Hal ini, di antaranya, disebabkan sikap politik Erdogan yang represif dan mengekang kebebasan. Tentu saja ini berdasar paham sekularisme yang memprivatisasi agama dari ruang publik.
Sikap represif itu didukung beberapa alasan. Pertama, tiadanya proses dialogis dengan pihak pemerintah terhadap aksi kekerasan polisi. Kedua, adanya undang-undang tentang pembatasan alkohol di malam hari, yang diberlakukan sejak sepekan sebelum aksi protes meledak. Kaum Kemalis menolak undang-undang yang bertentangan dengan asas sekularisme itu.
Yang jelas, respons balik yang berlebihan dari pemerintah menjadikan kekerasan polisi itu sebagai momentum untuk menyatukan berbagai orientasi politik dalam satu kepentingan: melawan Islamisme AKP.
Di tubuh para demonstran, sebenarnya ada beragam irisan kelompok: dari kalangan aktivis lingkungan sampai oposan. Islamis menjadi musuh bersama. Islamis juga ditafsirkan sebagai simbol otoritarianisme yang dilawan oleh pluralitas rakyat Turki.

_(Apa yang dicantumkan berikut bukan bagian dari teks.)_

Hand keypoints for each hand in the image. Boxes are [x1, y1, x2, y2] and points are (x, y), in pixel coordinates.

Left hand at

Yang agak disayangkan, komentar dari rezim Erdogan menampakkan sikap berlebihan. Erdogan menyatakan aksi protes itu dipicu, antara lain, terlalu bebasnya penggunaan jejaring sosial, sehingga rentan dipakai untuk memobilisasi massa. Sikap reaktif dari rezim AKP ini hampir sama dengan sikap rezim-rezim diktator Arab yang sudah lengser keprabon.
Arab Spring?
Pertanyaannya: apakah Arab Spring (musim semi Arab) itu kini hendak menjalar ke Turki? Terlalu dini untuk menjawab 'ya'. Meski itu menjadi gerakan protes terbesar sejak AKP memerintah Turki, “jasa” AKP masih cukup besar membayangi alasan untuk menuntut mundur Erdogan.

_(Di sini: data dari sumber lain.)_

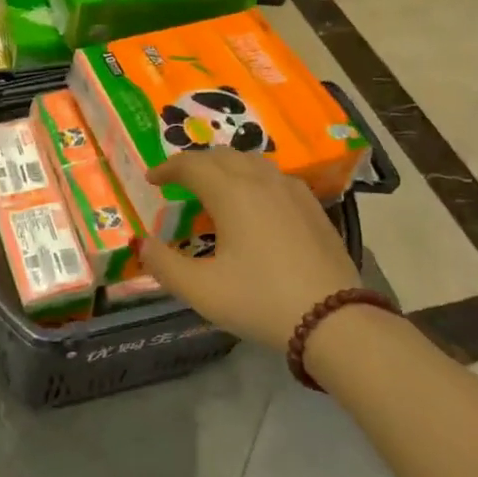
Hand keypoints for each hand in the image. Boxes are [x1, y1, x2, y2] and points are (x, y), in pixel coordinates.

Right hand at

Selama ini, AKP berhasil meningkatkan kesejahteraan ekonomi Turki. Gaya politik Erdogan yang kharismatik, membuatnya memiliki banyak loyalis. Apalagi, jejaring Islamis AKP cukup kuat di akar bawah. Militer tenang di baraknya, tak bisa dilepaskan dari upaya AKP.

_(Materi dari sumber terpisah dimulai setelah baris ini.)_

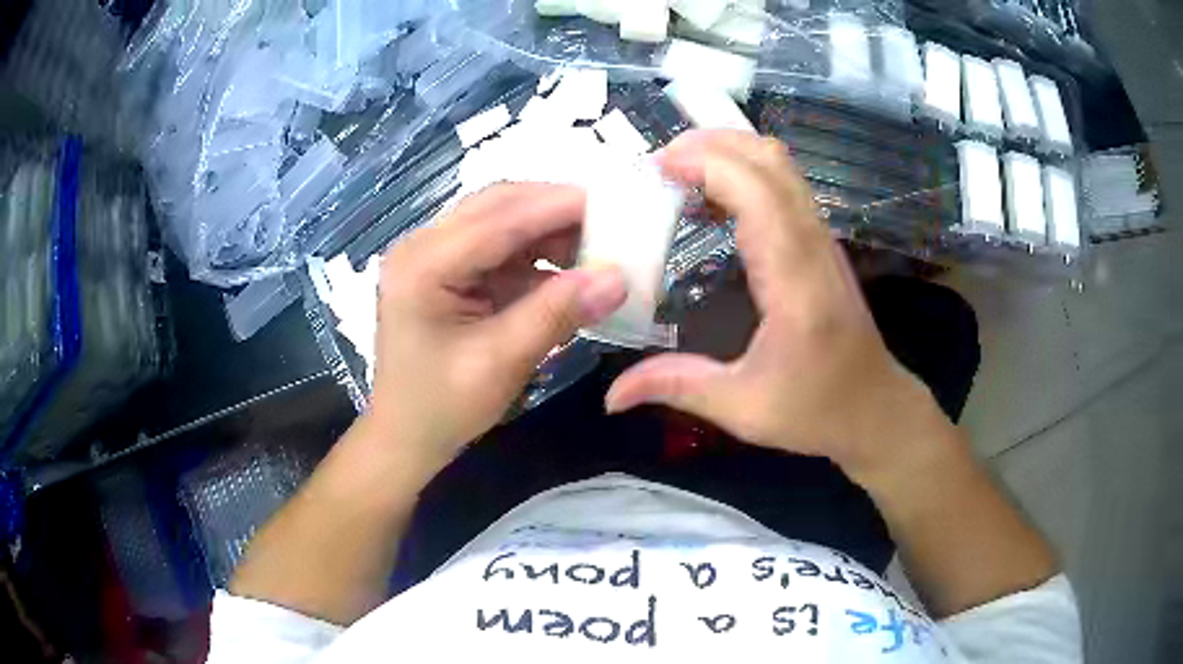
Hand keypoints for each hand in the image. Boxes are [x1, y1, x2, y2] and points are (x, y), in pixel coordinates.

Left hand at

Dalam soal kebijakan luar negeri, Turki kini layak dianggap sebagai pemain baru yang mampu berperan penting dalam geopolitik Timur Tengah. Posisi ini tentu membawa nilai tawar besar bagi AKP. Erdogan masih bisa percaya diri untuk meredam riak-riak protes dan menguatnya oposisi.
Hanya saja, aksi protes di Taksim itu tak bisa dianggap angin lalu oleh rezim AKP. Betapapun bagusnya catatan rapor AKP, aksi protes itu adalah alarm (peringatan) bagi Turki bahwa kebijakan politisnya perlu ditinjau kembali.
Belakangan sikap politik AKP mulai cenderung monolotik. Hingga artikel ini ditulis pun belum ada tawaran solusi dari Erdogan yang mampu memuaskan kedua belah pihak. Sebaliknya, Erdogan menanggapinya dengan keras. Pendekatan monolitik yang demikian bisa menjadi “amunisi” bagi oposisi untuk menyudutkan gaya Islamisme AKP. Artinya, politik represif AKP terhadap kebebasan berekspresi ala sekularisme menjadi batu sandung bagi stabilitas AKP sendiri.
Maka, pilihan solusi yang terbentang di depan AKP ada dua. Pertama, AKP akan memaksakan kebijakan Islamisnya yang hendak mengikis hegemoni Kemalis via manuver Taksim itu. Opsi ini bisa berujung pada perlawanan keras dari kaum sekularis, terutama para oposan kiri, mungkin juga sebagian kelompok militer.
Opsi kedua, AKP mengendurkan manuver represifnya dalam kasus Taksim itu. Opsi ini terkesan pragmatis dalam hitungan idealisme Islamis. Namun demikain, opsi inilah yang relatif menjamin stabilitas politik Turki di bawah AKP.
Kedua pilihan itu bukan hal yang mudah diambil. Islamis ala AKP Turki yang sedang dilirik banyak partai Islam di negara-negara Muslim sedang diuji.
*Koordinator Forum Studi Arab dan Islam (FSAI). Pengajar di Ponpes Nurul Ummah, Kotagede, Yogyakarta.